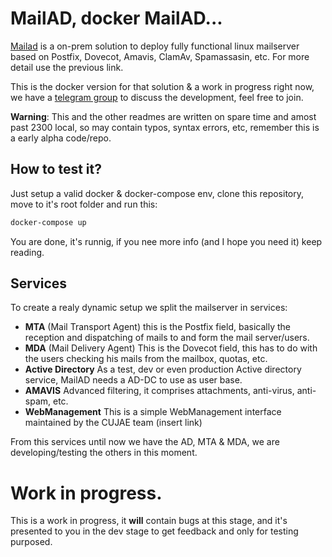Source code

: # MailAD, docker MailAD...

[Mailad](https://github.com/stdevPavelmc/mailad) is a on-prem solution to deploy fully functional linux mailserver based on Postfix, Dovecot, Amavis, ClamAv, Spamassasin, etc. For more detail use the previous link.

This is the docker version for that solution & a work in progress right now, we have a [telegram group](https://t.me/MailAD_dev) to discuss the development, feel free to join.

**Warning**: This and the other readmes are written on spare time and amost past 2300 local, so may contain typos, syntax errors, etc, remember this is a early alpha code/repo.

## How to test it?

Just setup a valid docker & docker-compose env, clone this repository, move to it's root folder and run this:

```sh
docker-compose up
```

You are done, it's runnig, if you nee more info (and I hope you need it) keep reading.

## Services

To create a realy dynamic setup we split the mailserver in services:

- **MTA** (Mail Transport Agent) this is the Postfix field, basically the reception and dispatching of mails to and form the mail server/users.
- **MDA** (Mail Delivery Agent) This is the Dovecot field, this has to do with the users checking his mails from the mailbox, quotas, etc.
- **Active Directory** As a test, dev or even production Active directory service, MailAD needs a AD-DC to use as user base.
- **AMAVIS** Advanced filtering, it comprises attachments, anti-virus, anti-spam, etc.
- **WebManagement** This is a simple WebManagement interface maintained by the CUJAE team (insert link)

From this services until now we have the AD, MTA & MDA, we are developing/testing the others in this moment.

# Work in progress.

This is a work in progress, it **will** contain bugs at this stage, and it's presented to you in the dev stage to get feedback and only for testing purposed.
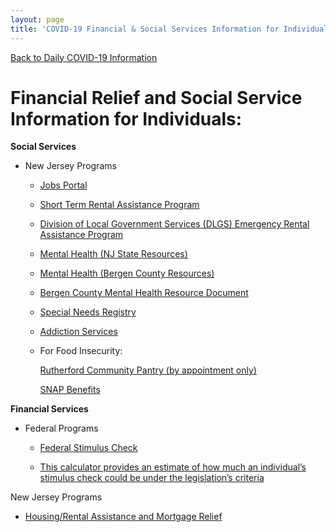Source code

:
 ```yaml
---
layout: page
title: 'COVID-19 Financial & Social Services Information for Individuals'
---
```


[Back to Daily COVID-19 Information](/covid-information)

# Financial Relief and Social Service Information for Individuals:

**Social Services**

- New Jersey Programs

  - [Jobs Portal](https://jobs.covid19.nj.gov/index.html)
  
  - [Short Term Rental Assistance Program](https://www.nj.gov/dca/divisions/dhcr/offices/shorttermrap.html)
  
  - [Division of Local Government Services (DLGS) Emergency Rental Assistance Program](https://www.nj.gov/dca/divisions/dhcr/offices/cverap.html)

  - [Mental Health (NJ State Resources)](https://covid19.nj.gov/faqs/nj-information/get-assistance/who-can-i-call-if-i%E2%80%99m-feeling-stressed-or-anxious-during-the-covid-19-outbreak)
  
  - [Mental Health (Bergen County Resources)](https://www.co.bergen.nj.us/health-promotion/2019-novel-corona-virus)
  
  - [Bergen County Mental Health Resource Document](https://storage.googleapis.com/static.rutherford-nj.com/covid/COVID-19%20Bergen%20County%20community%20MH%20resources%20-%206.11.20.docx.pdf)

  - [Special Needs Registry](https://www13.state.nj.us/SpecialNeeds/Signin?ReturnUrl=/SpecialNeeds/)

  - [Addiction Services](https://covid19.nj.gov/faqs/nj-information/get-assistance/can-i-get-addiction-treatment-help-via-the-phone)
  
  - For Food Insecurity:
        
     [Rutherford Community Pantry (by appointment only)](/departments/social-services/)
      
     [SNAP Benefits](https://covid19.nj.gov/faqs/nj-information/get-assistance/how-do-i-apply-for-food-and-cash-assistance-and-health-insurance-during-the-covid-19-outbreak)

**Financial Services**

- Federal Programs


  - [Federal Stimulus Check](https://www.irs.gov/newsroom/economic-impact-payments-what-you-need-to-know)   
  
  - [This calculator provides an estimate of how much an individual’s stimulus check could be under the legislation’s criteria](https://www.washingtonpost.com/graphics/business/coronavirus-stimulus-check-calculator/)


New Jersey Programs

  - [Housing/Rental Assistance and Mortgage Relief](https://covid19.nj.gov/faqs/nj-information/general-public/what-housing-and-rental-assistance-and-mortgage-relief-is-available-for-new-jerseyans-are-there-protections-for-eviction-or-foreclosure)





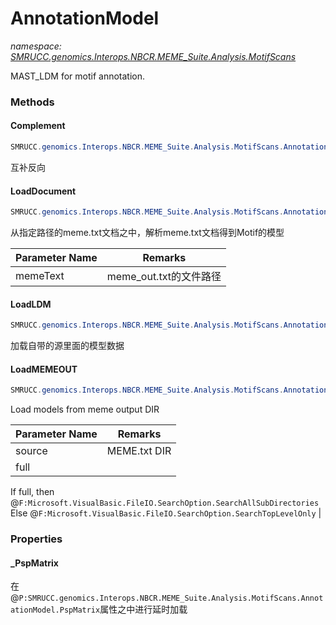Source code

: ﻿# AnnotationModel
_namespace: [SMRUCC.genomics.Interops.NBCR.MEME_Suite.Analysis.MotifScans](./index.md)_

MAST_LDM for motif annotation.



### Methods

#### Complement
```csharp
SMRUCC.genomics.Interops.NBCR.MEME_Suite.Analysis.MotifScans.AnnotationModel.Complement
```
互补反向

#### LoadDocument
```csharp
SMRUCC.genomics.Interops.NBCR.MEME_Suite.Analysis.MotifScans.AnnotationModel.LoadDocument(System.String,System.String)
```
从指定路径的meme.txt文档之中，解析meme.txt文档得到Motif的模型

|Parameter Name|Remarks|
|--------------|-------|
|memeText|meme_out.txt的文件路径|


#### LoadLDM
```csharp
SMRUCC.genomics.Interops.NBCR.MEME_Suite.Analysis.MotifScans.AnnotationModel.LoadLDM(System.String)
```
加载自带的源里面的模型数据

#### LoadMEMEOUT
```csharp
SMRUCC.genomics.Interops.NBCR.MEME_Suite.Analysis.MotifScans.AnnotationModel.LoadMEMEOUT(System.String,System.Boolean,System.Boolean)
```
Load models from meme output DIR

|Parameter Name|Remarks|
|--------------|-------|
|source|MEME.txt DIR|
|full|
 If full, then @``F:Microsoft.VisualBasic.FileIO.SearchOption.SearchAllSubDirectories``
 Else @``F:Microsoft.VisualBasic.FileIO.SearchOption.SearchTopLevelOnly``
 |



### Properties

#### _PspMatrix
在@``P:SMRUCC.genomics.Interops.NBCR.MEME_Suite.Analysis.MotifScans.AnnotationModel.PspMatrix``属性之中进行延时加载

● ● ●

DESCRIPTION OF THE TASK
Please set down the data above exactly as given, leaving every picture out.

REPLY TO THE TASK
Source code

: # MailAD, docker MailAD...

[Mailad](https://github.com/stdevPavelmc/mailad) is a on-prem solution to deploy fully functional linux mailserver based on Postfix, Dovecot, Amavis, ClamAv, Spamassasin, etc. For more detail use the previous link.

This is the docker version for that solution & a work in progress right now, we have a [telegram group](https://t.me/MailAD_dev) to discuss the development, feel free to join.

**Warning**: This and the other readmes are written on spare time and amost past 2300 local, so may contain typos, syntax errors, etc, remember this is a early alpha code/repo.

## How to test it?

Just setup a valid docker & docker-compose env, clone this repository, move to it's root folder and run this:

```sh
docker-compose up
```

You are done, it's runnig, if you nee more info (and I hope you need it) keep reading.

## Services

To create a realy dynamic setup we split the mailserver in services:

- **MTA** (Mail Transport Agent) this is the Postfix field, basically the reception and dispatching of mails to and form the mail server/users.
- **MDA** (Mail Delivery Agent) This is the Dovecot field, this has to do with the users checking his mails from the mailbox, quotas, etc.
- **Active Directory** As a test, dev or even production Active directory service, MailAD needs a AD-DC to use as user base.
- **AMAVIS** Advanced filtering, it comprises attachments, anti-virus, anti-spam, etc.
- **WebManagement** This is a simple WebManagement interface maintained by the CUJAE team (insert link)

From this services until now we have the AD, MTA & MDA, we are developing/testing the others in this moment.

# Work in progress.

This is a work in progress, it **will** contain bugs at this stage, and it's presented to you in the dev stage to get feedback and only for testing purposed.
Source code

:
 ```yaml
---
layout: page
title: 'COVID-19 Financial & Social Services Information for Individuals'
---
```


[Back to Daily COVID-19 Information](/covid-information)

# Financial Relief and Social Service Information for Individuals:

**Social Services**

- New Jersey Programs

  - [Jobs Portal](https://jobs.covid19.nj.gov/index.html)
  
  - [Short Term Rental Assistance Program](https://www.nj.gov/dca/divisions/dhcr/offices/shorttermrap.html)
  
  - [Division of Local Government Services (DLGS) Emergency Rental Assistance Program](https://www.nj.gov/dca/divisions/dhcr/offices/cverap.html)

  - [Mental Health (NJ State Resources)](https://covid19.nj.gov/faqs/nj-information/get-assistance/who-can-i-call-if-i%E2%80%99m-feeling-stressed-or-anxious-during-the-covid-19-outbreak)
  
  - [Mental Health (Bergen County Resources)](https://www.co.bergen.nj.us/health-promotion/2019-novel-corona-virus)
  
  - [Bergen County Mental Health Resource Document](https://storage.googleapis.com/static.rutherford-nj.com/covid/COVID-19%20Bergen%20County%20community%20MH%20resources%20-%206.11.20.docx.pdf)

  - [Special Needs Registry](https://www13.state.nj.us/SpecialNeeds/Signin?ReturnUrl=/SpecialNeeds/)

  - [Addiction Services](https://covid19.nj.gov/faqs/nj-information/get-assistance/can-i-get-addiction-treatment-help-via-the-phone)
  
  - For Food Insecurity:
        
     [Rutherford Community Pantry (by appointment only)](/departments/social-services/)
      
     [SNAP Benefits](https://covid19.nj.gov/faqs/nj-information/get-assistance/how-do-i-apply-for-food-and-cash-assistance-and-health-insurance-during-the-covid-19-outbreak)

**Financial Services**

- Federal Programs


  - [Federal Stimulus Check](https://www.irs.gov/newsroom/economic-impact-payments-what-you-need-to-know)   
  
  - [This calculator provides an estimate of how much an individual’s stimulus check could be under the legislation’s criteria](https://www.washingtonpost.com/graphics/business/coronavirus-stimulus-check-calculator/)


New Jersey Programs

  - [Housing/Rental Assistance and Mortgage Relief](https://covid19.nj.gov/faqs/nj-information/general-public/what-housing-and-rental-assistance-and-mortgage-relief-is-available-for-new-jerseyans-are-there-protections-for-eviction-or-foreclosure)





Source code

: ﻿# AnnotationModel
_namespace: [SMRUCC.genomics.Interops.NBCR.MEME_Suite.Analysis.MotifScans](./index.md)_

MAST_LDM for motif annotation.



### Methods

#### Complement
```csharp
SMRUCC.genomics.Interops.NBCR.MEME_Suite.Analysis.MotifScans.AnnotationModel.Complement
```
互补反向

#### LoadDocument
```csharp
SMRUCC.genomics.Interops.NBCR.MEME_Suite.Analysis.MotifScans.AnnotationModel.LoadDocument(System.String,System.String)
```
从指定路径的meme.txt文档之中，解析meme.txt文档得到Motif的模型

|Parameter Name|Remarks|
|--------------|-------|
|memeText|meme_out.txt的文件路径|


#### LoadLDM
```csharp
SMRUCC.genomics.Interops.NBCR.MEME_Suite.Analysis.MotifScans.AnnotationModel.LoadLDM(System.String)
```
加载自带的源里面的模型数据

#### LoadMEMEOUT
```csharp
SMRUCC.genomics.Interops.NBCR.MEME_Suite.Analysis.MotifScans.AnnotationModel.LoadMEMEOUT(System.String,System.Boolean,System.Boolean)
```
Load models from meme output DIR

|Parameter Name|Remarks|
|--------------|-------|
|source|MEME.txt DIR|
|full|
 If full, then @``F:Microsoft.VisualBasic.FileIO.SearchOption.SearchAllSubDirectories``
 Else @``F:Microsoft.VisualBasic.FileIO.SearchOption.SearchTopLevelOnly``
 |



### Properties

#### _PspMatrix
在@``P:SMRUCC.genomics.Interops.NBCR.MEME_Suite.Analysis.MotifScans.AnnotationModel.PspMatrix``属性之中进行延时加载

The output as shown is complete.